# [Görev tanımı A]
Kayıtların başından "as laptops and home computers." ifadesini içeren satıra kadar, iki uç da dahil olmak üzere, tüm satırları birebir kopyalayın.

Vatandaşlarımızın emeklilik hayatlarını en iyi biçimde yaşayabilmeleri sosyal devlet ilkesinin bir sorumluluğudur. Yaklaşan Ramazan Bayramı’nda emeklilerimize ödenecek olan bayram ikramiyesinin bir nebze de olsa rahatlatacak seviyede olması en önemli konudur. Başta gıda sektörü olmak üzere neredeyse her ramazan ayında büyük zamlarla karşı karşıya gelmekteyiz, bu fiyat artışlarından en fazla etkilenenler arasında emekli vatandaşlarımız gelmektedir. Bayramda verilecek ikramiyeye umut bağlayan emeklilerimiz maalesef AK PARTİ Hükûmeti tarafından yüzüstü bırakılmıştır. Enflasyon karşısında bugüne kadar erimiş olan bayram ikramiyesinin en az 7 bin TL’ye çıkarılması gerekirken iktidar yalnızca 3 bin TL önermektedir. Tüm bu gerekçelerle emeklilerimize ödenen bayram ikramiyelerinin 7 bin TL’ye çıkarılmasına yönelik Komisyonda vermiş olduğumuz önergemizin AK PARTİ oylarıyla reddedildiğini bir kez daha hatırlatmak istiyorum.

# [Ham veri]
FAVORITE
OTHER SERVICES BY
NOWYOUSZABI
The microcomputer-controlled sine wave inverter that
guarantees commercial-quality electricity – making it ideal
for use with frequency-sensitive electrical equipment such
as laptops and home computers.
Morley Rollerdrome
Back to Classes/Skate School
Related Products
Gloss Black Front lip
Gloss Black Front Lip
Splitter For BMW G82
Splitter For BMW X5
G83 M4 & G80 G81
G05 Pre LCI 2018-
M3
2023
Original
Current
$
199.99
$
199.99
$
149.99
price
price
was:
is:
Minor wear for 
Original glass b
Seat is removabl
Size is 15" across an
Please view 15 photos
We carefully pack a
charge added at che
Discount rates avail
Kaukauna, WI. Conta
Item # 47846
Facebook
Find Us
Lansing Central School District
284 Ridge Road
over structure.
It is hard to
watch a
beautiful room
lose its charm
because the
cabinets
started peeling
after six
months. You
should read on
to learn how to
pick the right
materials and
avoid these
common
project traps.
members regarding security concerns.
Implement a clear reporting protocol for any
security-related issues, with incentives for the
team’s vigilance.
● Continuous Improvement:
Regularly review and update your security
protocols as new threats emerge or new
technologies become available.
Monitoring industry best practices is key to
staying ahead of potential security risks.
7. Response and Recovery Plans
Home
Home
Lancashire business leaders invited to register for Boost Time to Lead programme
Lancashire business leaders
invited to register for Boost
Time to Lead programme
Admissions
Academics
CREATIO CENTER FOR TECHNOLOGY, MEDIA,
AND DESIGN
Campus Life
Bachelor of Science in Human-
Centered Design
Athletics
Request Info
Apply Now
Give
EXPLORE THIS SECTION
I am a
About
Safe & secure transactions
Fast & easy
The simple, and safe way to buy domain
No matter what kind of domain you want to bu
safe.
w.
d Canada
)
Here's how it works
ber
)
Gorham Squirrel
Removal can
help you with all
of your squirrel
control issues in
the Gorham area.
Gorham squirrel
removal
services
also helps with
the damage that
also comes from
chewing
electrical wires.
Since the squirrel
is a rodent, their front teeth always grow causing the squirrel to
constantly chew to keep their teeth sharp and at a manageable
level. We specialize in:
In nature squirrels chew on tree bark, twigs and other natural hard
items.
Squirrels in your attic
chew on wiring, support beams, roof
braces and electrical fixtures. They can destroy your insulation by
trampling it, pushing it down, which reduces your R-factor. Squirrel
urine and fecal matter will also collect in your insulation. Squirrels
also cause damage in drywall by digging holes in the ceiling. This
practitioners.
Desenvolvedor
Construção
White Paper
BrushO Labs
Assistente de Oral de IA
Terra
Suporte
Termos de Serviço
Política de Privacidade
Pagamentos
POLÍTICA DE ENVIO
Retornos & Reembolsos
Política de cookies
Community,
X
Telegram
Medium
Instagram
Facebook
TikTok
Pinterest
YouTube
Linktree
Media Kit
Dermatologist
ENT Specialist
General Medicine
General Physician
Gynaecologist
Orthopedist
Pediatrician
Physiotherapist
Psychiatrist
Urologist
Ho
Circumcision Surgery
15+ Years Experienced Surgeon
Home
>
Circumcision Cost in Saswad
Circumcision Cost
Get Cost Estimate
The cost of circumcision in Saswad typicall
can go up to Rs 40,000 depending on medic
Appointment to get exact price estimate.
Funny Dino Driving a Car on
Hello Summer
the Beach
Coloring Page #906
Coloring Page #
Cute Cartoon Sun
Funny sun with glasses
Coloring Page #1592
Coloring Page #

# [Görev tanımı B]
Bayram ikramiyesi metninde "emekli" kökünü içeren sözcüklerin birbirinden farklı biçimlerini, metindeki ilk geçiş sırasına göre listeleyin.

# [Yazılı yanıt A]
FAVORITE
OTHER SERVICES BY
NOWYOUSZABI
The microcomputer-controlled sine wave inverter that
guarantees commercial-quality electricity – making it ideal
for use with frequency-sensitive electrical equipment such
as laptops and home computers.

# [Yazılı yanıt B]
- emeklilik
- emeklilerimize
- emekli
- emeklilerimiz